* [What you are asked to do]
Substitute "Home Ground" for every "Main Stadium" in the entries below and reproduce them with nothing else changed.

* [Data provided]
#####

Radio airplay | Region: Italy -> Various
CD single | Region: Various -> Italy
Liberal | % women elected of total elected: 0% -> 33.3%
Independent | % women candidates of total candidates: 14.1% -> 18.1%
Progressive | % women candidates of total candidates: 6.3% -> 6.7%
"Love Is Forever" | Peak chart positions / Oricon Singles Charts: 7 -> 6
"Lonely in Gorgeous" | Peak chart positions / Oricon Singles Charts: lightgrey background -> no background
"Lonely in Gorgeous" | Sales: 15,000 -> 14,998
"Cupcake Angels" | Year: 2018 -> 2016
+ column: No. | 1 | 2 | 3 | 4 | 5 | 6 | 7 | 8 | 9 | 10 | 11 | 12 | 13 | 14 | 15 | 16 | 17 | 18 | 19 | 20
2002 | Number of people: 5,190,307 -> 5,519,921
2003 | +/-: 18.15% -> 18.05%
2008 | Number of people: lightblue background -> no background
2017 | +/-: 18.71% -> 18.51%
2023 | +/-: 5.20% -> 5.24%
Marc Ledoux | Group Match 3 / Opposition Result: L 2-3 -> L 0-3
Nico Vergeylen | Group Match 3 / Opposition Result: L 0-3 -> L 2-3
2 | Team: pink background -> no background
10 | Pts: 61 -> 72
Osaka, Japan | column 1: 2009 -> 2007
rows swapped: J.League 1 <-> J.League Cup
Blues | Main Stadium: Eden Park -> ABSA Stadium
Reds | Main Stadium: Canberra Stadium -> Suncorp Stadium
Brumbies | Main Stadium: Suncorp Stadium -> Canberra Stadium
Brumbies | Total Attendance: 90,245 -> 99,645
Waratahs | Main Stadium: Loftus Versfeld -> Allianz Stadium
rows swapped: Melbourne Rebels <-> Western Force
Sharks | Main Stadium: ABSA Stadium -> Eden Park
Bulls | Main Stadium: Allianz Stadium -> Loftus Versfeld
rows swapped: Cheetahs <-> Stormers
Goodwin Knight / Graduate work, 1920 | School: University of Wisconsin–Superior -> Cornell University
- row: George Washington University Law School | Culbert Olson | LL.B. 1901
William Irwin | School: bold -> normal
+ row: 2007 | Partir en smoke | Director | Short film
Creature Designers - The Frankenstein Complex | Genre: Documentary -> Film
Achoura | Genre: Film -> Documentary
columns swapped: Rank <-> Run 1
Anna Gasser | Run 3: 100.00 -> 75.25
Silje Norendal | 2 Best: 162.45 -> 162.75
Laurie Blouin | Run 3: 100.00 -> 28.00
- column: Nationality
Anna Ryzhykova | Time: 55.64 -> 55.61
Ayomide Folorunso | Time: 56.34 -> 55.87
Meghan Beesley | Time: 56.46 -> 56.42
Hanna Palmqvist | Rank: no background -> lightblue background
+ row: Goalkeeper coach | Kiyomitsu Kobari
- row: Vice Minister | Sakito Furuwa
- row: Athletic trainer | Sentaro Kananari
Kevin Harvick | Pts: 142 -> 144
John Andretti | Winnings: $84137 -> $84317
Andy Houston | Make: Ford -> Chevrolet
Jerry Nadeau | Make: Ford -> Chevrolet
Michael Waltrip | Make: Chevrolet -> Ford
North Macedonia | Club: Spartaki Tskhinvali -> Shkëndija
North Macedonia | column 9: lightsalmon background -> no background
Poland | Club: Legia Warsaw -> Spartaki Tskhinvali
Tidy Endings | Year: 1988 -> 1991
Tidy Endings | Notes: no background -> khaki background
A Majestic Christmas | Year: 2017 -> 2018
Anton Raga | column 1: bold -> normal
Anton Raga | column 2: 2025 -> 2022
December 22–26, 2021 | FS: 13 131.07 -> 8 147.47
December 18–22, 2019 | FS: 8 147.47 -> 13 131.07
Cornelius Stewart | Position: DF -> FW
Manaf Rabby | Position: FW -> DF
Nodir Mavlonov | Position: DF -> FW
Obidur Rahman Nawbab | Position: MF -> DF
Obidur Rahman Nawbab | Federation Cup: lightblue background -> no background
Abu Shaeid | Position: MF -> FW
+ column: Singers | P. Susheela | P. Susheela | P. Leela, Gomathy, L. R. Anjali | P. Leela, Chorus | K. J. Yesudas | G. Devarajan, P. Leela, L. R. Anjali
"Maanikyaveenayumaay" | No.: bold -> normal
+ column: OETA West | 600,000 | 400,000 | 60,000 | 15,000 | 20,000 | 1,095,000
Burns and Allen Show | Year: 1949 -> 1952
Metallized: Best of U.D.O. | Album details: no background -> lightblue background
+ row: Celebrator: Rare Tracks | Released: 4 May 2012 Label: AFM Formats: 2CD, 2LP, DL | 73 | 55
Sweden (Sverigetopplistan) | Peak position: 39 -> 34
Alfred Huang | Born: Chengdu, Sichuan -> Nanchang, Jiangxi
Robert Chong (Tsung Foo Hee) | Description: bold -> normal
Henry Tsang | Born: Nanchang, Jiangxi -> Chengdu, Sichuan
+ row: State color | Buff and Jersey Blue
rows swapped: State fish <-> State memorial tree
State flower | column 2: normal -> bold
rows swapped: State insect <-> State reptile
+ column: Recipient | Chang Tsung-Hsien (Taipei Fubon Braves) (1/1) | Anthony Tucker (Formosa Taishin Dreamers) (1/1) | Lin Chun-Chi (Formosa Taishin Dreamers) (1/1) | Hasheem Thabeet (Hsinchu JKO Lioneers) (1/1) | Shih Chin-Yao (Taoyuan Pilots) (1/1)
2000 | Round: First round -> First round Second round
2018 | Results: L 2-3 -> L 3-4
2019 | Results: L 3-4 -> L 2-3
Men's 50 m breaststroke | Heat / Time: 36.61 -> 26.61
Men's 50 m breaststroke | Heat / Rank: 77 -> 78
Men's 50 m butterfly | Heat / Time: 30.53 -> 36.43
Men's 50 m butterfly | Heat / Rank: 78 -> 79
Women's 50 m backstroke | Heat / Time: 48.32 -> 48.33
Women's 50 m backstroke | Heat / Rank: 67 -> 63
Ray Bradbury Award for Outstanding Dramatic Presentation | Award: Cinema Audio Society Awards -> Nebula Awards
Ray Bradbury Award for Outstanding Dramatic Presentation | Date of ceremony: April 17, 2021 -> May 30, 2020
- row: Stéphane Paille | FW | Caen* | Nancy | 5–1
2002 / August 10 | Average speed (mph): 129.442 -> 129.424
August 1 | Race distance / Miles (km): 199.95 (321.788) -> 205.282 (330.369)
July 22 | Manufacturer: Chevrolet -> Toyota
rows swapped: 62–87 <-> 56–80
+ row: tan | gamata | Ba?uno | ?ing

#####

* [Result of this task]
Radio airplay | Region: Italy -> Various
CD single | Region: Various -> Italy
Liberal | % women elected of total elected: 0% -> 33.3%
Independent | % women candidates of total candidates: 14.1% -> 18.1%
Progressive | % women candidates of total candidates: 6.3% -> 6.7%
"Love Is Forever" | Peak chart positions / Oricon Singles Charts: 7 -> 6
"Lonely in Gorgeous" | Peak chart positions / Oricon Singles Charts: lightgrey background -> no background
"Lonely in Gorgeous" | Sales: 15,000 -> 14,998
"Cupcake Angels" | Year: 2018 -> 2016
+ column: No. | 1 | 2 | 3 | 4 | 5 | 6 | 7 | 8 | 9 | 10 | 11 | 12 | 13 | 14 | 15 | 16 | 17 | 18 | 19 | 20
2002 | Number of people: 5,190,307 -> 5,519,921
2003 | +/-: 18.15% -> 18.05%
2008 | Number of people: lightblue background -> no background
2017 | +/-: 18.71% -> 18.51%
2023 | +/-: 5.20% -> 5.24%
Marc Ledoux | Group Match 3 / Opposition Result: L 2-3 -> L 0-3
Nico Vergeylen | Group Match 3 / Opposition Result: L 0-3 -> L 2-3
2 | Team: pink background -> no background
10 | Pts: 61 -> 72
Osaka, Japan | column 1: 2009 -> 2007
rows swapped: J.League 1 <-> J.League Cup
Blues | Home Ground: Eden Park -> ABSA Stadium
Reds | Home Ground: Canberra Stadium -> Suncorp Stadium
Brumbies | Home Ground: Suncorp Stadium -> Canberra Stadium
Brumbies | Total Attendance: 90,245 -> 99,645
Waratahs | Home Ground: Loftus Versfeld -> Allianz Stadium
rows swapped: Melbourne Rebels <-> Western Force
Sharks | Home Ground: ABSA Stadium -> Eden Park
Bulls | Home Ground: Allianz Stadium -> Loftus Versfeld
rows swapped: Cheetahs <-> Stormers
Goodwin Knight / Graduate work, 1920 | School: University of Wisconsin–Superior -> Cornell University
- row: George Washington University Law School | Culbert Olson | LL.B. 1901
William Irwin | School: bold -> normal
+ row: 2007 | Partir en smoke | Director | Short film
Creature Designers - The Frankenstein Complex | Genre: Documentary -> Film
Achoura | Genre: Film -> Documentary
columns swapped: Rank <-> Run 1
Anna Gasser | Run 3: 100.00 -> 75.25
Silje Norendal | 2 Best: 162.45 -> 162.75
Laurie Blouin | Run 3: 100.00 -> 28.00
- column: Nationality
Anna Ryzhykova | Time: 55.64 -> 55.61
Ayomide Folorunso | Time: 56.34 -> 55.87
Meghan Beesley | Time: 56.46 -> 56.42
Hanna Palmqvist | Rank: no background -> lightblue background
+ row: Goalkeeper coach | Kiyomitsu Kobari
- row: Vice Minister | Sakito Furuwa
- row: Athletic trainer | Sentaro Kananari
Kevin Harvick | Pts: 142 -> 144
John Andretti | Winnings: $84137 -> $84317
Andy Houston | Make: Ford -> Chevrolet
Jerry Nadeau | Make: Ford -> Chevrolet
Michael Waltrip | Make: Chevrolet -> Ford
North Macedonia | Club: Spartaki Tskhinvali -> Shkëndija
North Macedonia | column 9: lightsalmon background -> no background
Poland | Club: Legia Warsaw -> Spartaki Tskhinvali
Tidy Endings | Year: 1988 -> 1991
Tidy Endings | Notes: no background -> khaki background
A Majestic Christmas | Year: 2017 -> 2018
Anton Raga | column 1: bold -> normal
Anton Raga | column 2: 2025 -> 2022
December 22–26, 2021 | FS: 13 131.07 -> 8 147.47
December 18–22, 2019 | FS: 8 147.47 -> 13 131.07
Cornelius Stewart | Position: DF -> FW
Manaf Rabby | Position: FW -> DF
Nodir Mavlonov | Position: DF -> FW
Obidur Rahman Nawbab | Position: MF -> DF
Obidur Rahman Nawbab | Federation Cup: lightblue background -> no background
Abu Shaeid | Position: MF -> FW
+ column: Singers | P. Susheela | P. Susheela | P. Leela, Gomathy, L. R. Anjali | P. Leela, Chorus | K. J. Yesudas | G. Devarajan, P. Leela, L. R. Anjali
"Maanikyaveenayumaay" | No.: bold -> normal
+ column: OETA West | 600,000 | 400,000 | 60,000 | 15,000 | 20,000 | 1,095,000
Burns and Allen Show | Year: 1949 -> 1952
Metallized: Best of U.D.O. | Album details: no background -> lightblue background
+ row: Celebrator: Rare Tracks | Released: 4 May 2012 Label: AFM Formats: 2CD, 2LP, DL | 73 | 55
Sweden (Sverigetopplistan) | Peak position: 39 -> 34
Alfred Huang | Born: Chengdu, Sichuan -> Nanchang, Jiangxi
Robert Chong (Tsung Foo Hee) | Description: bold -> normal
Henry Tsang | Born: Nanchang, Jiangxi -> Chengdu, Sichuan
+ row: State color | Buff and Jersey Blue
rows swapped: State fish <-> State memorial tree
State flower | column 2: normal -> bold
rows swapped: State insect <-> State reptile
+ column: Recipient | Chang Tsung-Hsien (Taipei Fubon Braves) (1/1) | Anthony Tucker (Formosa Taishin Dreamers) (1/1) | Lin Chun-Chi (Formosa Taishin Dreamers) (1/1) | Hasheem Thabeet (Hsinchu JKO Lioneers) (1/1) | Shih Chin-Yao (Taoyuan Pilots) (1/1)
2000 | Round: First round -> First round Second round
2018 | Results: L 2-3 -> L 3-4
2019 | Results: L 3-4 -> L 2-3
Men's 50 m breaststroke | Heat / Time: 36.61 -> 26.61
Men's 50 m breaststroke | Heat / Rank: 77 -> 78
Men's 50 m butterfly | Heat / Time: 30.53 -> 36.43
Men's 50 m butterfly | Heat / Rank: 78 -> 79
Women's 50 m backstroke | Heat / Time: 48.32 -> 48.33
Women's 50 m backstroke | Heat / Rank: 67 -> 63
Ray Bradbury Award for Outstanding Dramatic Presentation | Award: Cinema Audio Society Awards -> Nebula Awards
Ray Bradbury Award for Outstanding Dramatic Presentation | Date of ceremony: April 17, 2021 -> May 30, 2020
- row: Stéphane Paille | FW | Caen* | Nancy | 5–1
2002 / August 10 | Average speed (mph): 129.442 -> 129.424
August 1 | Race distance / Miles (km): 199.95 (321.788) -> 205.282 (330.369)
July 22 | Manufacturer: Chevrolet -> Toyota
rows swapped: 62–87 <-> 56–80
+ row: tan | gamata | Ba?uno | ?ing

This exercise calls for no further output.